(Stored data entries)
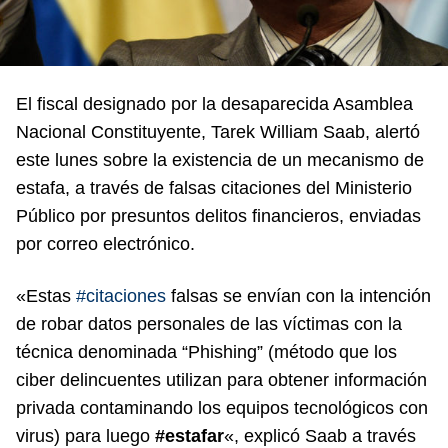
El fiscal designado por la desaparecida Asamblea
Nacional Constituyente, Tarek William Saab, alertó
este lunes sobre la existencia de un mecanismo de
estafa, a través de falsas citaciones del Ministerio
Público por presuntos delitos financieros, enviadas
por correo electrónico.
«
Estas
#citaciones
falsas se envían con la intención
de robar datos personales de las víctimas con la
técnica denominada “Phishing” (método que los
ciber delincuentes utilizan para obtener información
privada contaminando los equipos tecnológicos con
virus) para luego
#estafar
«, explicó Saab a través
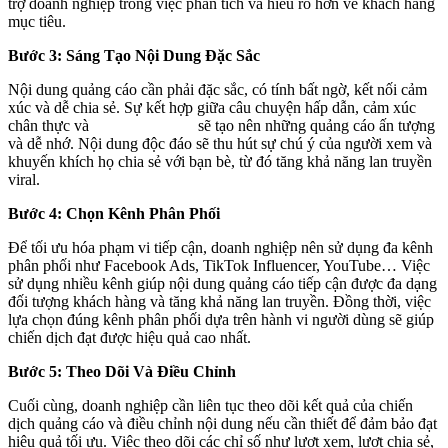
trợ doanh nghiệp trong việc phân tích và hiểu rõ hơn về khách hàng
mục tiêu.
Bước 3: Sáng Tạo Nội Dung Đặc Sắc
Nội dung quảng cáo cần phải đặc sắc, có tính bất ngờ, kết nối cảm
xúc và dễ chia sẻ. Sự kết hợp giữa câu chuyện hấp dẫn, cảm xúc
chân thực và
kỹ xảo điện ảnh
sẽ tạo nên những quảng cáo ấn tượng
và dễ nhớ. Nội dung độc đáo sẽ thu hút sự chú ý của người xem và
khuyến khích họ chia sẻ với bạn bè, từ đó tăng khả năng lan truyền
viral.
Bước 4: Chọn Kênh Phân Phối
Để tối ưu hóa phạm vi tiếp cận, doanh nghiệp nên sử dụng đa kênh
phân phối như Facebook Ads, TikTok Influencer, YouTube… Việc
sử dụng nhiều kênh giúp nội dung quảng cáo tiếp cận được đa dạng
đối tượng khách hàng và tăng khả năng lan truyền. Đồng thời, việc
lựa chọn đúng kênh phân phối dựa trên hành vi người dùng sẽ giúp
chiến dịch đạt được hiệu quả cao nhất.
Bước 5: Theo Dõi Và Điều Chỉnh
Cuối cùng, doanh nghiệp cần liên tục theo dõi kết quả của chiến
dịch quảng cáo và điều chỉnh nội dung nếu cần thiết để đảm bảo đạt
hiệu quả tối ưu. Việc theo dõi các chỉ số như lượt xem, lượt chia sẻ,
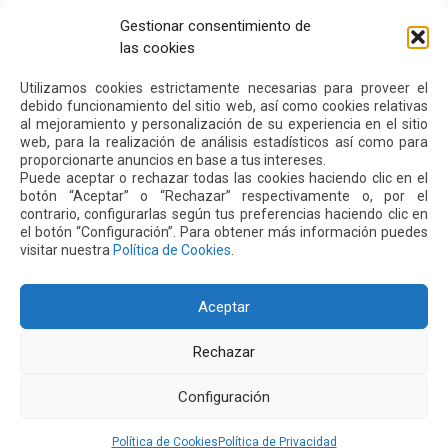
coronavirus-2019/advice-for-public/q-a-coronaviruses
Gestionar consentimiento de
las cookies
Utilizamos cookies estrictamente necesarias para proveer el
Siguiente
Anterior
debido funcionamiento del sitio web, así como cookies relativas
al mejoramiento y personalización de su experiencia en el sitio
web, para la realización de análisis estadísticos así como para
Otras
Noticias
proporcionarte anuncios en base a tus intereses.
Puede aceptar o rechazar todas las cookies haciendo clic en el
botón “Aceptar” o “Rechazar” respectivamente o, por el
contrario, configurarlas según tus preferencias haciendo clic en
24 JUL 2026
el botón “Configuración”. Para obtener más información puedes
visitar nuestra
Política de Cookies
.
Aceptar
Rechazar
Configuración
Política de Cookies
Política de Privacidad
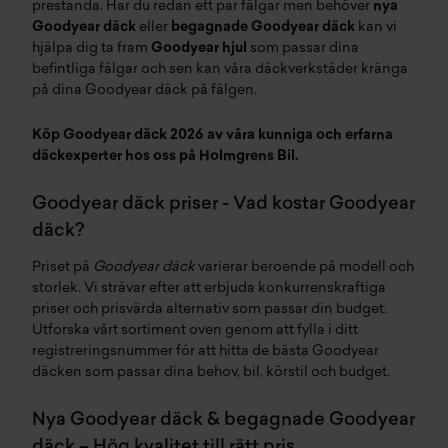
prestanda. Har du redan ett par fälgar men behöver
nya
Goodyear däck
eller
begagnade Goodyear däck
kan vi
hjälpa dig ta fram
Goodyear hjul
som passar dina
befintliga fälgar och sen kan våra
däckverkstäder
kränga
på dina Goodyear däck på
fälgen
.
Köp Goodyear däck 2026 av våra kunniga och erfarna
däckexperter hos oss på Holmgrens Bil.
Goodyear däck priser - Vad kostar Goodyear
däck?
Priset på
Goodyear däck
varierar beroende på modell och
storlek. Vi strävar efter att erbjuda konkurrenskraftiga
priser och prisvärda alternativ som passar din budget.
Utforska vårt sortiment oven genom att fylla i ditt
registreringsnummer för att hitta de bästa Goodyear
däcken som passar dina behov, bil, körstil och budget.
Nya Goodyear däck & begagnade Goodyear
däck – Hög kvalitet till rätt pris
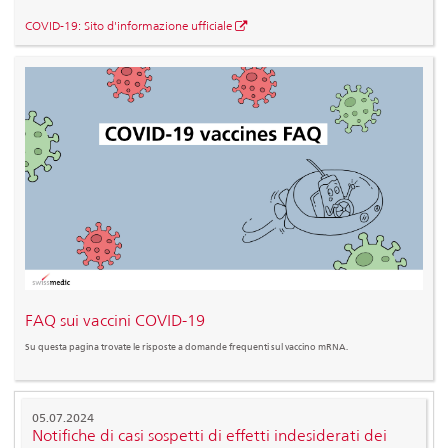
COVID-19: Sito d'informazione ufficiale
FAQ sui vaccini COVID-19
Su questa pagina trovate le risposte a domande frequenti sul vaccino mRNA.
05.07.2024
Notifiche di casi sospetti di effetti indesiderati dei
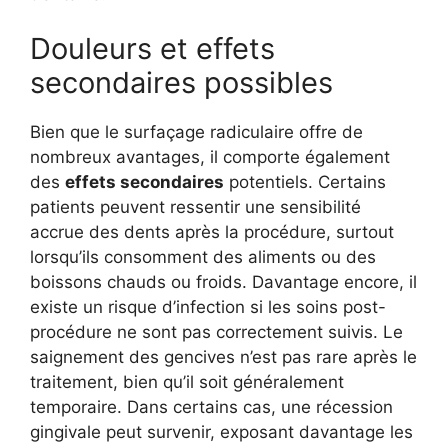
Douleurs et effets
secondaires possibles
Bien que le surfaçage radiculaire offre de
nombreux avantages, il comporte également
des
effets secondaires
potentiels. Certains
patients peuvent ressentir une sensibilité
accrue des dents après la procédure, surtout
lorsqu’ils consomment des aliments ou des
boissons chauds ou froids. Davantage encore, il
existe un risque d’infection si les soins post-
procédure ne sont pas correctement suivis. Le
saignement des gencives n’est pas rare après le
traitement, bien qu’il soit généralement
temporaire. Dans certains cas, une récession
gingivale peut survenir, exposant davantage les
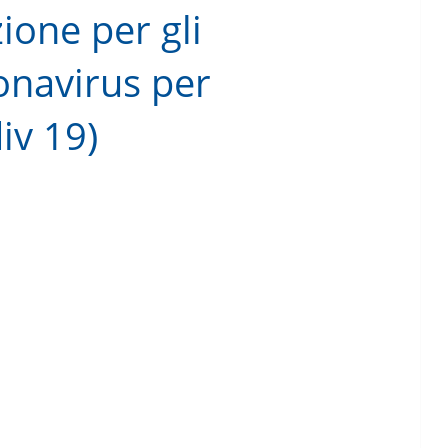
zione per gli
onavirus per
iv 19)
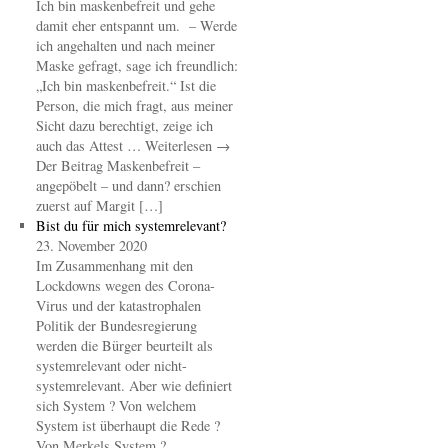
Ich bin maskenbefreit und gehe
damit eher entspannt um. – Werde
ich angehalten und nach meiner
Maske gefragt, sage ich freundlich:
„Ich bin maskenbefreit.“ Ist die
Person, die mich fragt, aus meiner
Sicht dazu berechtigt, zeige ich
auch das Attest … Weiterlesen →
Der Beitrag Maskenbefreit –
angepöbelt – und dann? erschien
zuerst auf Margit […]
Bist du für mich systemrelevant?
23. November 2020
Im Zusammenhang mit den
Lockdowns wegen des Corona-
Virus und der katastrophalen
Politik der Bundesregierung
werden die Bürger beurteilt als
systemrelevant oder nicht-
systemrelevant. Aber wie definiert
sich System ? Von welchem
System ist überhaupt die Rede ?
Von Merkels System ? …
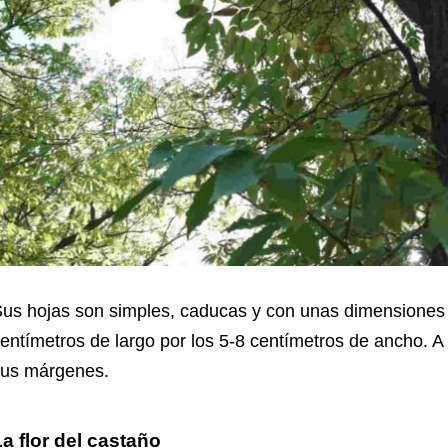
us hojas son simples, caducas y con unas dimensiones q
entímetros de largo por los 5-8 centímetros de ancho. A
us márgenes.
a flor del castaño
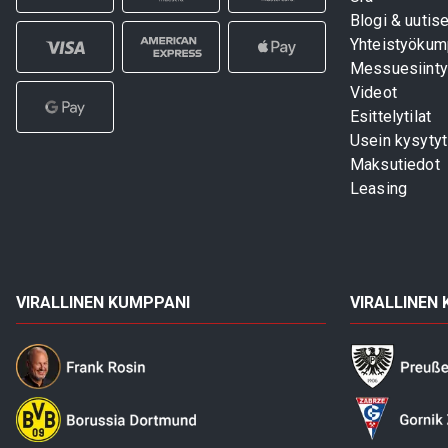
Blogi & uutise
Yhteistyökum
Messuesiinty
Videot
Esittelytilat
Usein kysyty
Maksutiedot
Leasing
VIRALLINEN KUMPPANI
VIRALLINEN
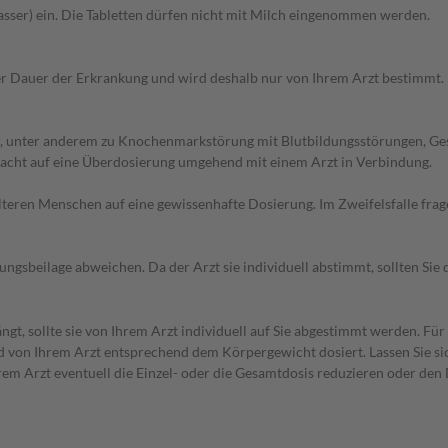
Wasser) ein. Die Tabletten dürfen nicht mit Milch eingenommen werden.
r Dauer der Erkrankung und wird deshalb nur von Ihrem Arzt bestimmt.
, unter anderem zu Knochenmarkstörung mit Blutbildungsstörungen, Ges
dacht auf eine Überdosierung umgehend mit einem Arzt in Verbindung.
d älteren Menschen auf eine gewissenhafte Dosierung. Im Zweifelsfalle f
gsbeilage abweichen. Da der Arzt sie individuell abstimmt, sollten Si
t, sollte sie von Ihrem Arzt individuell auf Sie abgestimmt werden. Für
d von Ihrem Arzt entsprechend dem Körpergewicht dosiert. Lassen Sie si
em Arzt eventuell die Einzel- oder die Gesamtdosis reduzieren oder den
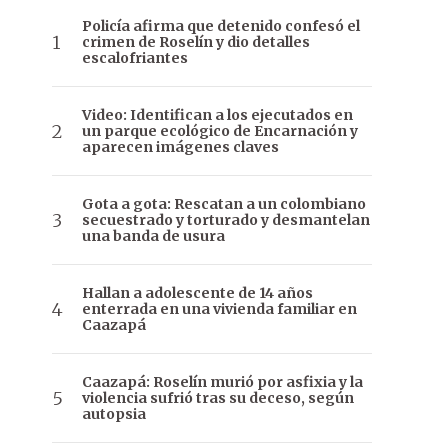
Policía afirma que detenido confesó el
crimen de Roselín y dio detalles
escalofriantes
Video: Identifican a los ejecutados en
un parque ecológico de Encarnación y
aparecen imágenes claves
Gota a gota: Rescatan a un colombiano
secuestrado y torturado y desmantelan
una banda de usura
Hallan a adolescente de 14 años
enterrada en una vivienda familiar en
Caazapá
Caazapá: Roselín murió por asfixia y la
violencia sufrió tras su deceso, según
autopsia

• WHAT YOU WILL DO: Filter the lines above, keeping and copying those that contain "Bước".

• WRITTEN SOLUTION:
Bước 3: Sáng Tạo Nội Dung Đặc Sắc
Bước 4: Chọn Kênh Phân Phối
Bước 5: Theo Dõi Và Điều Chỉnh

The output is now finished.